El viejo reloj de pared hacía tic tac sobre el fregadero. Afuera podía oír una cortadora de césped en algún lugar calle abajo, pero dentro de mí todo se detuvo. Janet.
El nombre de mi hija era Janet. Mi Janet, la misma Janet de la que me dijeron que había muerto hacía 5 años. Miré la pantalla con tanta fuerza que me empezaron a arder los ojos.
Leí las palabras una vez, luego otra y después una vez más, como si fueran a convertirse en algo normal si esperaba el tiempo suficiente. Ven ahora mismo. Janet ha intentado escapar otra vez.
Otra vez. No, una vez. Otra vez. Las rodillas me fallaron. Me agarré al borde de la mesa de la cocina antes de caerme. El paño se me resbaló de la mano y cayó en el fregadero.
Un escalofrío helado me recorrió los brazos y la espalda. No susurré, pero no sonó como una palabra de verdad. Sonó débil y asustada, como un niño hablando en la oscuridad.

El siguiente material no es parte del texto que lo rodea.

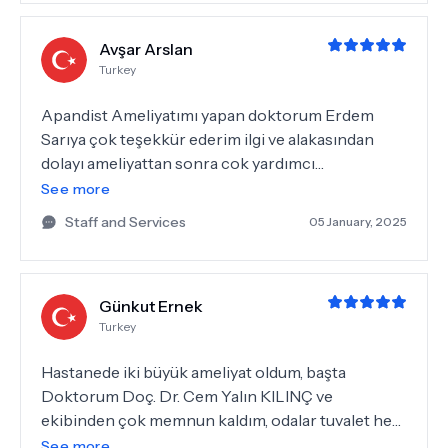
Avşar Arslan
Turkey
Apandist Ameliyatımı yapan doktorum Erdem
Sarıya çok teşekkür ederim ilgi ve alakasından
dolayı ameliyattan sonra cok yardımcı
oldu.Pansuman yapan hemşire arkadşlara
See more
sabrından ve ilgilerinden dolayı cok teşekkür
Staff and Services
05 January, 2025
ederim.
Günkut Ernek
Turkey
Hastanede iki büyük ameliyat oldum, başta
Doktorum Doç. Dr. Cem Yalın KILINÇ ve
ekibinden çok memnun kaldım, odalar tuvalet her
taraf tertemiz, hemşireler hastabakıcılar ve
See more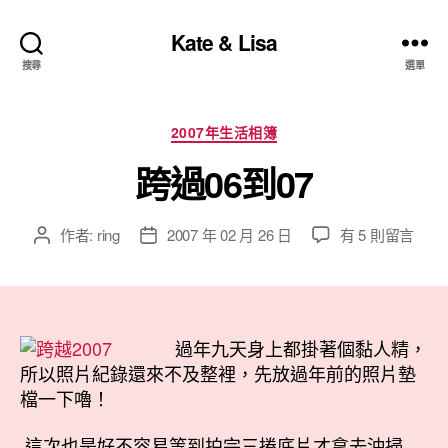
Kate & Lisa
搜尋
選單
分
2007年生活相簿
類
跨過06到07
在
作者:
ring
2007 年 02 月 26 日
有 5 則留言
文
文
〈跨
章
章
過
作
發
06
者
佈
到
日
07〉
期
過年九天身上都掛著個黏人精，
中
所以照片紀錄還來不及整裡，先放過年前的照片墊
檔一下嚕！
這次也是好不容易等到拍完三捲底片才拿去沖掃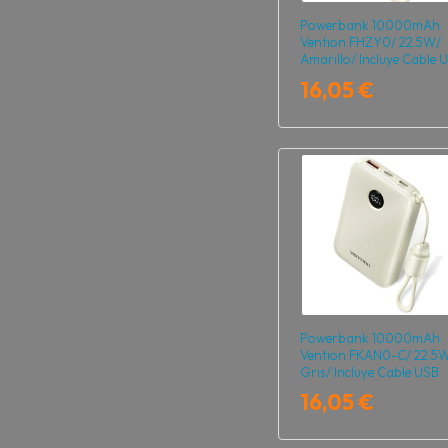
Powerbank 10000mAh
Vention FHZY0/ 22.5W/
Amarillo/ Incluye Cable 
Tipo-C y Lightning
16,05 €
Powerbank 10000mAh
Vention FKAN0-C/ 22.5
Gris/ Incluye Cable USB
Tipo-C
16,05 €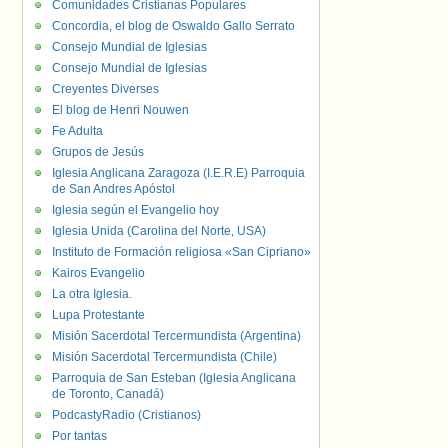
Comunidades Cristianas Populares
Concordia, el blog de Oswaldo Gallo Serrato
Consejo Mundial de Iglesias
Consejo Mundial de Iglesias
Creyentes Diverses
El blog de Henri Nouwen
Fe Adulta
Grupos de Jesús
Iglesia Anglicana Zaragoza (I.E.R.E) Parroquia
de San Andres Apóstol
Iglesia según el Evangelio hoy
Iglesia Unida (Carolina del Norte, USA)
Instituto de Formación religiosa «San Cipriano»
Kairos Evangelio
La otra Iglesia.
Lupa Protestante
Misión Sacerdotal Tercermundista (Argentina)
Misión Sacerdotal Tercermundista (Chile)
Parroquia de San Esteban (Iglesia Anglicana
de Toronto, Canadá)
PodcastyRadio (Cristianos)
Por tantas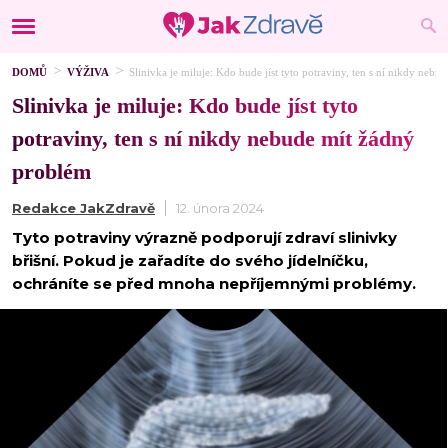
DOMŮ
VÝŽIVA
Slinivka je miluje: Kdo bude jíst tyto potraviny, ten s ní nikdy neb
Slinivka je miluje: Kdo bude jíst tyto
potraviny, ten s ní nikdy nebude mít žádný
problém
Redakce JakZdravě
12. února 2024
Tyto potraviny výrazně podporují zdraví slinivky
břišní. Pokud je zařadíte do svého jídelníčku,
ochráníte se před mnoha nepříjemnými problémy.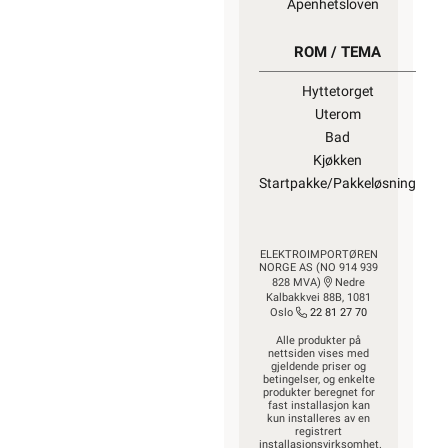
Åpenhetsloven
ROM / TEMA
Hyttetorget
Uterom
Bad
Kjøkken
Startpakke/Pakkeløsning
ELEKTROIMPORTØREN
NORGE AS (NO 914 939
828 MVA)
Nedre
Kalbakkvei 88B, 1081
Oslo
22 81 27 70
Alle produkter på
nettsiden vises med
gjeldende priser og
betingelser, og enkelte
produkter beregnet for
fast installasjon kan
kun installeres av en
registrert
installasjonsvirksomhet.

Miorang se había ido solo 10 minutos antes. Había venido con una de sus dulces sonrisitas. y una bolsa de melocotones del mercado de agricultores. A veces hacía eso. Pasaba a verme, preguntaba si necesitaba ayuda con algo, se sentaba unos minutos y hablaba con esa voz tranquila y amable que hacía que la gente confiara en él al instante.
Durante 5 años le había dado gracias a Dios porque mi hija se había casado con un hombre tan atento antes de morir. Ahora estaba mirando su teléfono y el corazón me latía con tanta fuerza que me dolía.
Miré hacia la ventana delantera. Su camioneta ya no estaba. La entrada estaba vacía. La calle de afuera parecía completamente normal. Pasó un sedán azul. La señora Howard, la vecina, estaba regando sus flores.
En algún lugar cerca, un perro ladró dos veces. Todo parecía igual. Nada era igual. Cogí el teléfono con los dedos temblorosos. El mensaje seguía ahí arriba de todo, como una serpiente escondida en la hierba.
Había llegado de alguien guardado como mamá, la madre de Rayan, linda. Eso hizo que el estómago se me retorciera tan rápido que tuve que presionarme la barriga con una mano.
Linda había llorado conmigo en el funeral de Janet. Linda había traído cazuelas a mi casa. Linda se había sentado a mi mesa del comedor, me había cogido la mano y había dicho, “No existen palabras lo bastante grandes para una pérdida así.
Yo le había creído, les había creído a todos. Mi respiración se volvió superficial. Mi mente salió corriendo en todas direcciones a la vez. Quizá era otra Janette, quizá había alguna otra mujer, quizá era una broma o una clave o algo que yo no entendía.